In New Zealand, you start going to school after you turn five years old. That's right. The day after your fifth birthday. (Don't ask me. I guess it's a British thing.)

When you start school, you are called a new entrant. I gather that the new entrants' class is like kindergarten in the US. (I just don't get the NZ school system.) But you stay at school from 9AM until 3PM. (The entire day.) This seems long for a five-year-old. I mean, just look at the little boy in the photo. Can you believe anyone that little goes to school?

Anyway, the child is almost five years old. I should give him a pseudonym. Like, Elvis. (It's not a dumb name. I don't care what my husband says.) For the last few Fridays, Elvis has been going on school visits. He's doing so well. And I love his teacher, which is a plus. (I hope it's a love that will last. Maybe I should bring her chocolates.)

The big surprise? The transition to school has been difficult. For me. (You're surprised, right?) I’m happy for Elvis. I'm so proud of him, as he achieves this next step towards independence. But, at the same time, I feel depressed.
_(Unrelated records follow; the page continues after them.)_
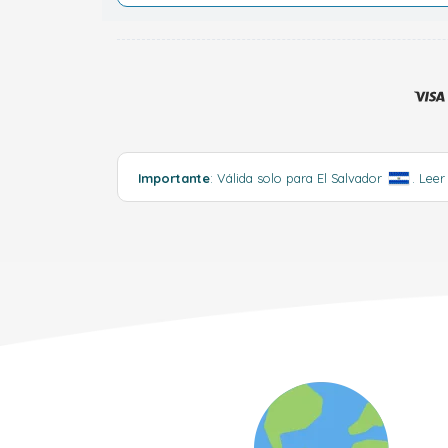
Importante
: Válida solo para El Salvador
.
Leer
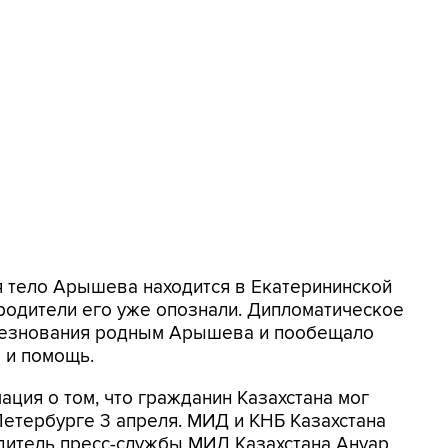
 тело Арышева находится в Екатерининской
родители его уже опознали. Дипломатическое
лезнования родным Арышева и пообещало
 и помощь.
ция о том, что гражданин Казахстана мог
Петербурге 3 апреля. МИД и КНБ Казахстана
дитель пресс-службы МИД Казахстана Ануар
I used to hear about the empty nest, and I thought it was dumb. (Of course, I was a teenager. I thought everything was dumb.) The first time I dropped Elvis off at school, I cried.

I feel better now. But why does everyone tell you parenting gets easier? They LIE. (Unless you, reader, are a new parent. Then, it’s true. It gets easier. Really!)

18.3.10

I'm overwhelmed.

In my last post, I wrote:
I am far behind in my life. I am caught in quicksand. Would someone please haul me out of here? I need to do a million things, and it's overwhelming. I'm sinking!
But I deleted that paragraph. It just seemed too whingey. Or too personal. I don't want to admit that I’m overwhelmed. And I don't really need to be rescued.
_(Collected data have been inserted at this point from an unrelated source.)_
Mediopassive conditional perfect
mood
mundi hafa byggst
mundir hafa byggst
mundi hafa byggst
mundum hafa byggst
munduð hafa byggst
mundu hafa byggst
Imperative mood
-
There is a lot going on at Wellington Road. The child is about to start school (another post), we have a birthday party to plan, other social obligations on the calendar, gifts to buy, financial challenges. Autumn is here, and there are chores to do. You know, life.

So, yeah (yawn). I’m overwhelmed. I don’t want to break down tasks into steps, and tick items off a To-Do list. I just want to stay in bed and read your blog. (Yes, yours.) Or chat with you on Facebook. (Yes, you.) Or hang out on Twitter. (I love you, Twitter.) I'm depressed. What happened to summer?
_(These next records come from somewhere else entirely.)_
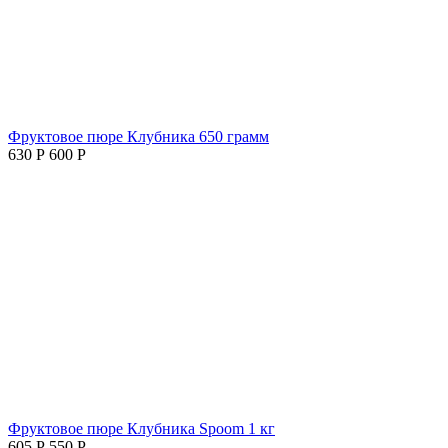
Фруктовое пюре Клубника 650 грамм
630
Р
600
Р
Фруктовое пюре Клубника Spoom 1 кг
605
Р
550
Р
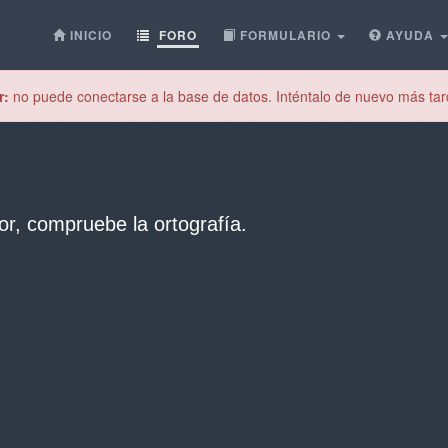
INICIO
FORO
FORMULARIO
AYUDA
r:
no puede conectarse a la base de datos. Inténtalo de nuevo más tar
or, compruebe la ortografía.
And do you remember when I wrote that post? About the big 'D'? Well, it’s time for an update:

--
You keep talking to people. If you bring it up yourself, it is OK. But if someone else brings it up? An acquaintance, who you may, or may not, have talked to first? (You don’t really remember. You wonder if she reads your blog.) This person forces you to talk about it, even if you don’t feel like talking. Awkward. And people ask, is there anything we can do? To help? Like babysit? Which is nice, right? But it feels intrusive. Because you aren't even separated yet. And you are all, if I need help, I will ask for it. But you say this gently. Because you are more surprised than angry. Isn't this what you wanted? To talk about it? When the child acts like a monster, people say, he’s acting like that because of problems at home. And you say, I don’t think so. And you don’t.

You realize you don’t want to talk about your marital problems. You understand why it’s a taboo subject. People bring their own baggage to the conversation. So you only talk about it with your therapist, behind closed doors. And you keep a stiff upper lip as you go about your life. Especially if you live in a little village in New Zealand that is prone to gossip. Also, your family doesn't want to talk about your problems. This may be a good thing. You pretend that everything is OK. You carry on a facade. You fake it. Which is what everyone does, from time to time, in marriage. (Isn't it?) But it's difficult for you, and not only because you are a lousy actress.

--
Adam and I are still talking. He wants to work on things, bless him. I am still doubting. But we have put the issue on hold. For now. We are still married. We are still living together.

--
Maybe this is what you sometimes do in a marriage. If you need to deal with a life transition.